Do you remember that initial moment when you discovered something that made your jaw drop? The first time I flew at age nine, my jaw dropped. My first flight also happened to take place a week after the horrifying crash in Sioux City, Iowa, of a United jet. Let’s just say I was a bit nervous.
I originally had the middle seat, but a very kind lady offered her window seat so I could see everything. Flying into Las Vegas, at night, was incredible. The lights from the Strip were visible from miles away. For a girl used to living out in the country, with her closest neighbor a quarter-of-a-mile away, it didn’t seem real.
As you get older, the jaw-dropping moments become fewer in number, but no less desirable. What I’ve found interesting is the increasing number of people who are certain they can make your jaw drop. Realistically, not everyone can be a Steve Jobs presenting an iPod or iPhone, but that doesn’t keep people from trying. Then, it becomes a question of authenticity.

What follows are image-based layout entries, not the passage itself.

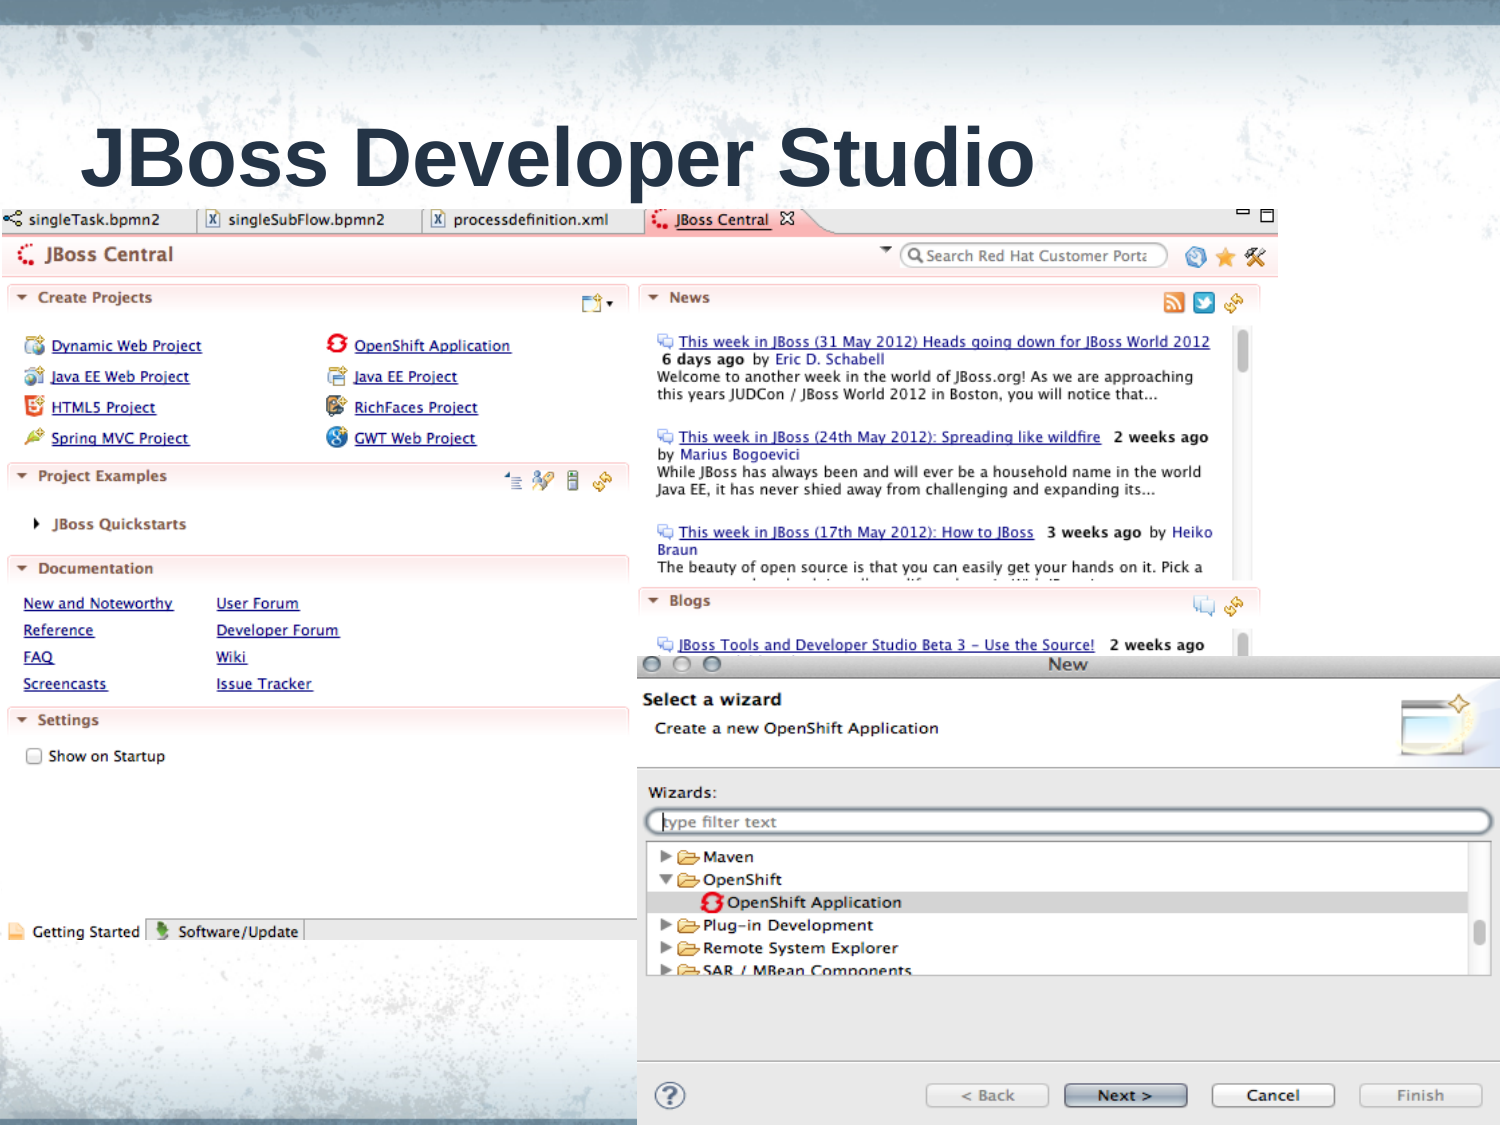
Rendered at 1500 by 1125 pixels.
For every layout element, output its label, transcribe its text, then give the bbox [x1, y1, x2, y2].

picture [0, 0, 1500, 1125]
title JBoss Developer Studio [65, 35, 1341, 271]
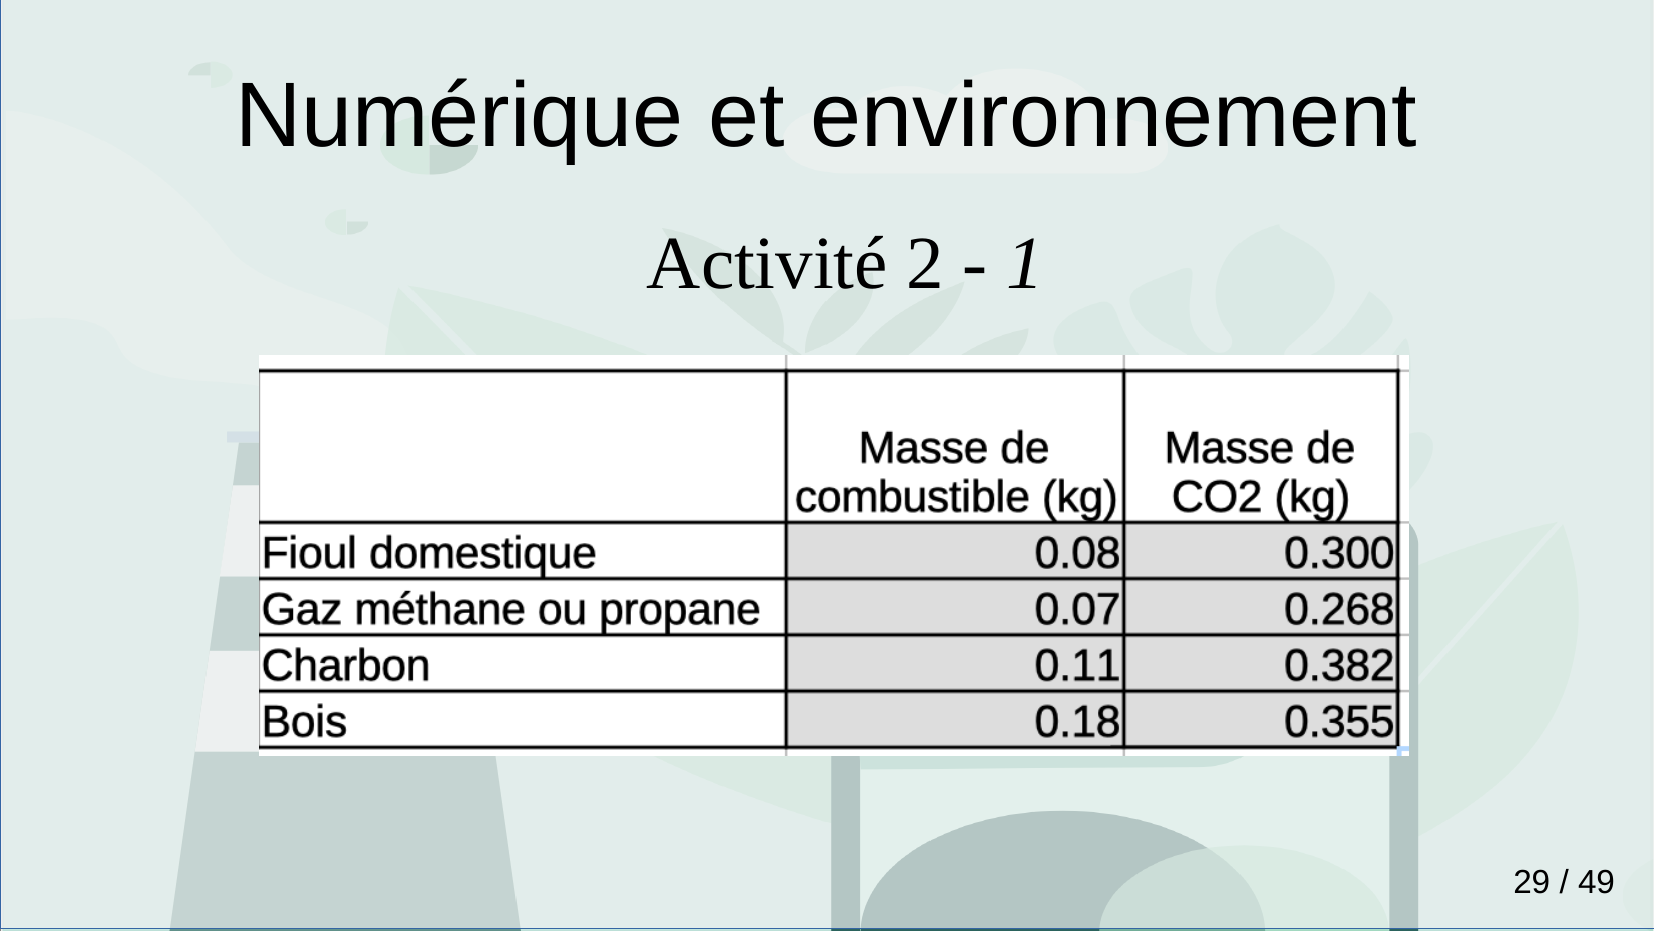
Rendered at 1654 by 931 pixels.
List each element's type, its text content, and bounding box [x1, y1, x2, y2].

title Numérique et environnement [82, 37, 1571, 193]
picture [259, 355, 1409, 756]
text_box Activité 2 - 1 [574, 214, 1117, 396]
text_box [0, 0, 1654, 929]
text_box <number> / 49 [1341, 855, 1630, 926]
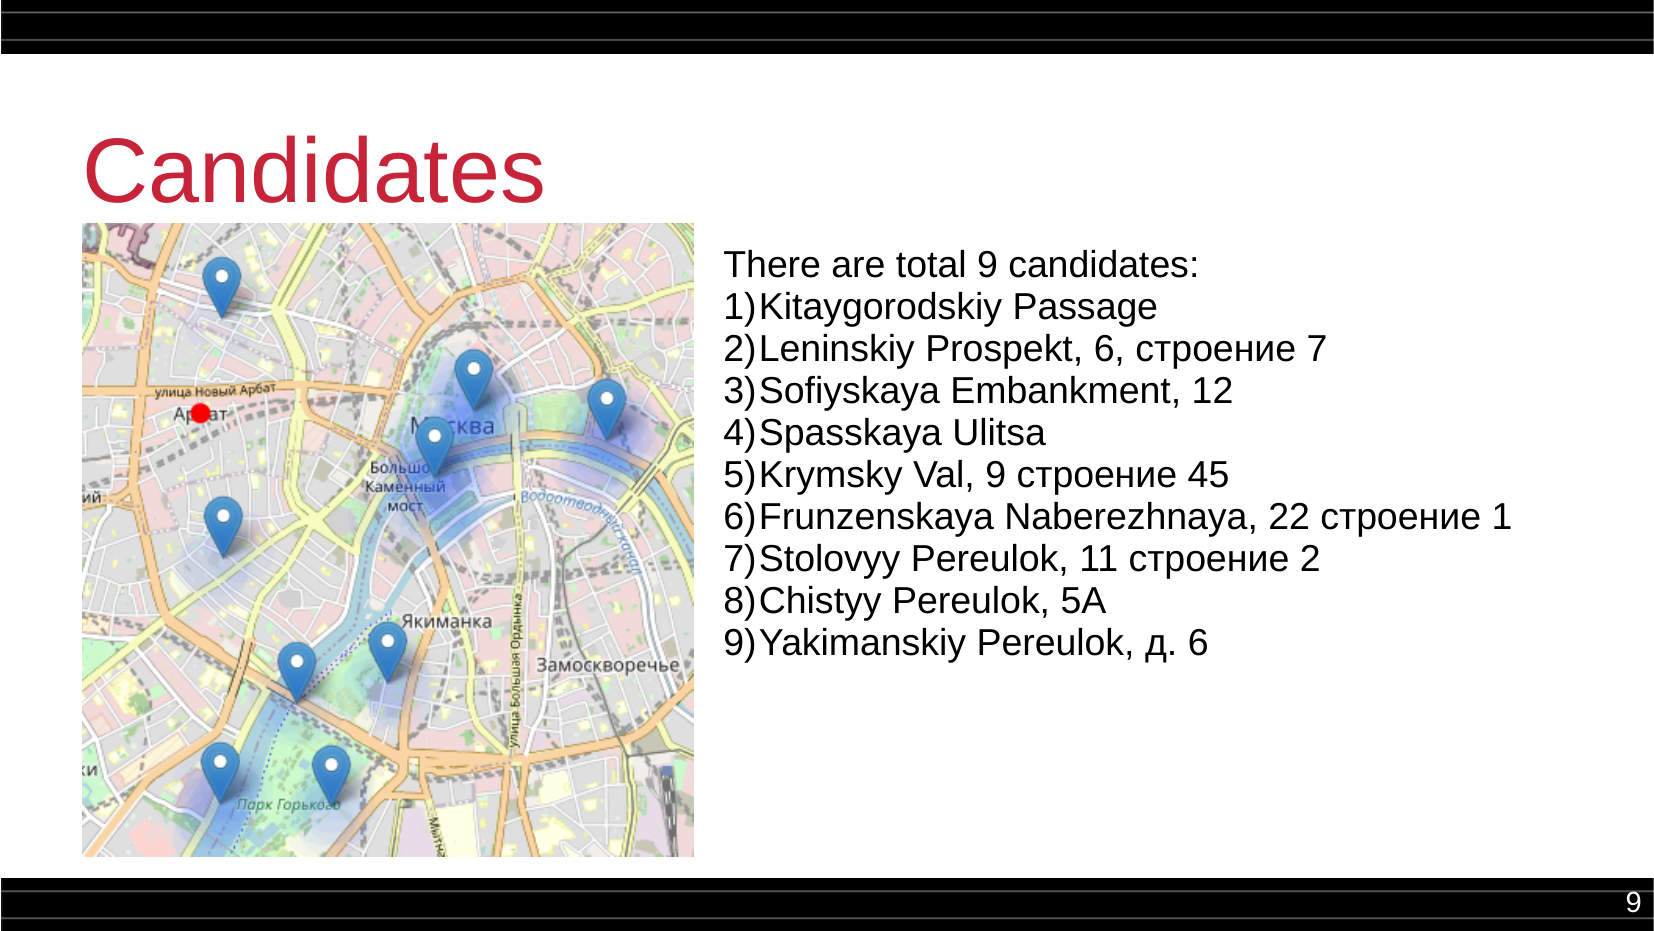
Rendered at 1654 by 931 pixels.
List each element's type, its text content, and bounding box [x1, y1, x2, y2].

picture [1, 878, 1654, 931]
title Candidates [82, 92, 1571, 249]
text_box There are total 9 candidates: Kitaygorodskiy Passage Leninskiy Prospekt, 6, строение 7 Sofiyskaya Embankment, 12 Spasskaya Ulitsa Krymsky Val, 9 строение 45 Frunzenskaya Naberezhnaya, 22 строение 1 Stolovyy Pereulok, 11 строение 2 Chistyy Pereulok, 5А Yakimanskiy Pereulok, д. 6 [708, 236, 1565, 671]
picture [1, 0, 1654, 54]
picture [82, 223, 694, 857]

More companies than I care to think about settle for over-promising instead of delivering a real jaw dropper. Infomercials are a perfect example of this practice. We’re talking about kitchen gadgets, weight-loss supplements, or exercise equipment. These categories are not jaw dropping, but marketers frame them as such. This inaccurate positioning does little to convince the viewer logically of a product’s value. But because we want to have a jaw-dropping experience, we call the 800 number and agree to three easy payments. Invariably, we’re disappointed because it isn’t real.
The disappointment doesn’t keep us from searching for the next one. I think that’s why you see lines snaking around Apple stores for hours on end. We’re willing to keep trying to satisfy the need to be amazed. We enjoy the rush of adrenaline, the initial moment of awe where our brain can only say, “Wow. That’s so cool.” I only wish it lasted a bit longer, because once it’s over, the hunt for the next moment is on again. And I’m afraid a knife that can slice through cans or shoes isn’t going cut it (pun intended).